Suárez Ferrer Cristina, Arroyo Argüelles José, Rueda García Jose Luis, García Ramírez Laura, Martin Arranz Eduardo, Sánchez Azofra María, Poza Cordón Joaquín, Noci Belda Jesús, Martin-Arranz Maria Dolores
Inflammatory Bowel Disease Unit, Digestive Medicine Service, Hospital Universitario La Paz, 28046 Madrid, Spain.
IdiPAZ Study Group for Immune-Mediated Gastrointestinal Diseases, 28049 Madrid, Spain.
J Clin Med. 2024 Jan 24;13(3):669. doi: 10.3390/jcm13030669.
The rates of clinical and biochemical responses in Crohn's disease (CD) patients treated with intravenous (IV) ustekinumab (UST) intensification are scarcely described.
Patients with diagnosis of CD who were under intensified IV ustekinumab treatment (130 mg every 4 weeks) were retrospectively included, evaluating the clinical and biochemical response 12 weeks after the change in treatment regimen (switch from SC to IV), as well as the serum levels of the drug.
Twenty-seven patients, all of whom had transitioned to intensified intravenous ustekinumab treatment due to a secondary loss of response to the drug, were included in the retrospective analysis. At the baseline visit, prior to changing IV UST, differences in levels were observed between intensified and non-intensified patients (7216 vs. 2842 ng/mL, = 0.00005). However, no significant differences were found between these two groups 12 weeks after IV intensification (7949 vs. 7937 ng/mL; = 0.99). In patients with previous intensified UST SC, a decrease in fecal calprotectin was observed 12 weeks after starting IV intensification, going from a mean of 1463 ug/g to 751 ug/g, although the differences were not significant ( = 0.14).

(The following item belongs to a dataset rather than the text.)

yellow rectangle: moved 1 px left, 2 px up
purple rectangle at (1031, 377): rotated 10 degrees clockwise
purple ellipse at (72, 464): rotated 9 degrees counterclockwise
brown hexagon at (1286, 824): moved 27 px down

In our experience, intensifying treatment with IV UST leads to clinical and biochemical improvements in CD patients with a secondary loss of response to SC maintenance with this drug, and an increase in drug levels was observed 12 weeks after IV UST intensification.
关于接受静脉注射(IV)优特克单抗(UST)强化治疗的克罗恩病(CD)患者的临床和生化反应率鲜有描述。
回顾性纳入诊断为CD且正在接受强化IV优特克单抗治疗(每4周130mg)的患者,评估治疗方案改变(从皮下注射(SC)改为IV)12周后的临床和生化反应以及药物的血清水平。
27例患者纳入回顾性分析,所有患者均因对该药物继发反应丧失而转为强化IV优特克单抗治疗。在基线访视时,即在改变IV UST之前,强化组和非强化组患者的水平存在差异(7216 vs. 2842 ng/mL,P = 0.00005)。然而,IV强化治疗12周后,这两组之间未发现显著差异(7949 vs. 7937 ng/mL;P = 0.99)。在先前接受强化UST SC治疗的患者中,开始IV强化治疗12周后,粪便钙卫蛋白有所下降,从平均1463μg/g降至751μg/g,尽管差异不显著(P = 0.14)。
根据我们的经验,用IV UST强化治疗可使对该药物SC维持治疗继发反应丧失的CD患者在临床和生化方面得到改善,且IV UST强化治疗12周后观察到药物水平升高。